A história da arte já está escrita, "é um puzzle cristalizado", justifica Helena de Freitas, lembrando que o próprio pintor se queria manter à margem de escolas. Deixar entrar Amadeo, ou outros artistas da época, é uma jornada longa. "É preciso apresentá-lo", afirma, acreditando "estarmos no momento certo", em que se fala de "modernidades plurais". "Amadeo preciso de ser olhado, criticado, recuperar o seu lugar na História". A comissária afasta-se da frase em jeito de slogan "o último segredo da arte moderna". "Não é uma operação de marketing."

Como resgatar Amadeo

Trata-se mesmo de o resgatar. "Ele participa nos principais eventos do seu tempo", constata Helena de Freitas. Está no Salón des Independants, em março de 1912, e no Salon de Automne, em outubro, na Galeria Miethke, em Viena, ao lado de Picasso, Braque e Léger, e na galeria Der Sturm, em Berlim. E chega ao Armory Show, onde a imagem de Avant la Corrida serve de apresentação. "Ele não é o inventor mas está entre os grandes", diz Helena de Freitas, justificando assim que a exposição comece com os quadros que pertencem a uma instituição estrangeira. Saut du Lapin está habitualmente ao lado de Modigliani em Chicago.

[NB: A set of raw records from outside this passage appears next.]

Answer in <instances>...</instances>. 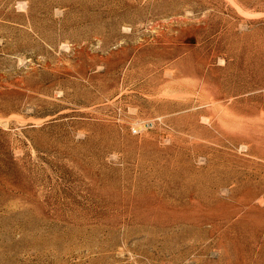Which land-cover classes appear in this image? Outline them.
Returning <instances> with one entry per match:
<instances>
[{"label":"rangeland","instance_id":"1","mask_svg":"<svg viewBox=\"0 0 264 264\" xmlns=\"http://www.w3.org/2000/svg\"><path fill=\"white\" fill-rule=\"evenodd\" d=\"M0 264H264V0H0Z\"/></svg>","mask_w":264,"mask_h":264},{"label":"built area","instance_id":"2","mask_svg":"<svg viewBox=\"0 0 264 264\" xmlns=\"http://www.w3.org/2000/svg\"><path fill=\"white\" fill-rule=\"evenodd\" d=\"M132 132H133V133H136V130L133 129Z\"/></svg>","mask_w":264,"mask_h":264}]
</instances>
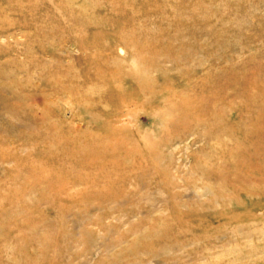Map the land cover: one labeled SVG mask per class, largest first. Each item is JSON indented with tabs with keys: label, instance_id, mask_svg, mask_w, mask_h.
Masks as SVG:
<instances>
[{
	"label": "rangeland",
	"instance_id": "1",
	"mask_svg": "<svg viewBox=\"0 0 264 264\" xmlns=\"http://www.w3.org/2000/svg\"><path fill=\"white\" fill-rule=\"evenodd\" d=\"M0 264H264V0H0Z\"/></svg>",
	"mask_w": 264,
	"mask_h": 264
}]
</instances>
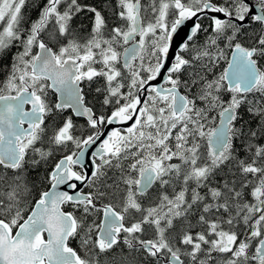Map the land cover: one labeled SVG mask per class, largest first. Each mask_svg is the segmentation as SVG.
<instances>
[{
    "label": "snow or ice",
    "instance_id": "obj_1",
    "mask_svg": "<svg viewBox=\"0 0 264 264\" xmlns=\"http://www.w3.org/2000/svg\"><path fill=\"white\" fill-rule=\"evenodd\" d=\"M27 3L0 0V264H264V0Z\"/></svg>",
    "mask_w": 264,
    "mask_h": 264
},
{
    "label": "trees",
    "instance_id": "obj_2",
    "mask_svg": "<svg viewBox=\"0 0 264 264\" xmlns=\"http://www.w3.org/2000/svg\"><path fill=\"white\" fill-rule=\"evenodd\" d=\"M28 1H30V0H28ZM43 1L44 0H31L30 2H28L29 6H28V4H26V6L24 8V10H25V12H24V17H25L24 27H28L29 23L37 18V16H34V13L39 9V7ZM83 2L94 4L98 8L103 6L107 9V5L104 4V0H83ZM112 5L115 6V0H112ZM105 15L109 18L110 24L116 20V18L112 16L110 9L105 11ZM73 24H74V26H81L83 31L86 33L88 28L90 27V18L87 15L81 14L79 17H77L73 21ZM253 27H257V26L253 25ZM16 51H17V49L14 47L9 52H7L5 55L0 56V81H2L5 78V75L8 71V69L10 68L12 57L14 56ZM102 84H103V81L100 80L99 84H96L95 86L98 87ZM91 98L94 99L93 100L94 104L91 103V105H93L97 111H103V109L101 108V104H100L102 96H100L99 94H97L94 91V96ZM65 115H67V113H65ZM72 246L76 247L75 241L72 242Z\"/></svg>",
    "mask_w": 264,
    "mask_h": 264
},
{
    "label": "flooded vegetation",
    "instance_id": "obj_3",
    "mask_svg": "<svg viewBox=\"0 0 264 264\" xmlns=\"http://www.w3.org/2000/svg\"><path fill=\"white\" fill-rule=\"evenodd\" d=\"M30 1H28V2H30ZM43 2L41 3L40 7L42 6ZM27 4L29 6V3H27ZM40 7H39V9H40ZM39 9L34 13V16H38ZM24 12H25V10L23 9V14H24ZM95 85L96 84H93L91 90L88 91V99L94 96V91H95L94 89L96 87ZM67 114H69V113H67ZM74 119H76V122L78 125H84L85 124V121L83 119H79V118H75V117H74Z\"/></svg>",
    "mask_w": 264,
    "mask_h": 264
},
{
    "label": "rangeland",
    "instance_id": "obj_4",
    "mask_svg": "<svg viewBox=\"0 0 264 264\" xmlns=\"http://www.w3.org/2000/svg\"><path fill=\"white\" fill-rule=\"evenodd\" d=\"M94 99H92V98H89V101H90V103H92V104H94V101H93ZM93 106V105H92Z\"/></svg>",
    "mask_w": 264,
    "mask_h": 264
},
{
    "label": "water",
    "instance_id": "obj_5",
    "mask_svg": "<svg viewBox=\"0 0 264 264\" xmlns=\"http://www.w3.org/2000/svg\"><path fill=\"white\" fill-rule=\"evenodd\" d=\"M159 82H162V80L161 81H156V82H154V83H159ZM80 119V118H79Z\"/></svg>",
    "mask_w": 264,
    "mask_h": 264
}]
</instances>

Avant La Corrida também é um primeiros na mostra. Desconhecia-se o seu paradeiro até à exposição Diálogo de Vanguardas, de 2006. Um desenho preparatório mostrado no site da fundação conduziu o herdeiro do proprietário instituição, a maior detentora de obras do artista. Helena de Freitas espera que seja possível resgatar mais quadros. Nomeadamente Pêcheur, do qual está exposto um estudo, ou O Atleta, outra obra em paradeiro em incerto, ou, os dois desenhos originais do álbum XX Dessins cujo proprietário se desconhece.

A exposição faz parte do programa de celebração dos os 50 anos da delegação francesa da Gulbenkian. Artur Santos Silva, presidente da fundação lembrou os dois que foram necessários para encontrar um local, em Paris, "tinha de ser em Paris", para internacionalizar o pintor. Um investimento que será conhecido no próximo relatório e contas, adianta.

As mais 200 obras do artista português, desenhos e caricaturas, e ainda documentos espalham-se por dois andares. O primeiro, foca-se em Paris, e termina com os XX Dessins, uma espécie de portfólio que Amadeo compõe para mostrar o seu trabalho, depois de ter ilustrado o livro La Legende de St Julien Hospialier, de Flaubert. Desenhos originais, impressos e as placas usadas estão na exposição. Entre eles há uma instalação contemporânea da autoria de Nuno Cera, Tour d" Horizon.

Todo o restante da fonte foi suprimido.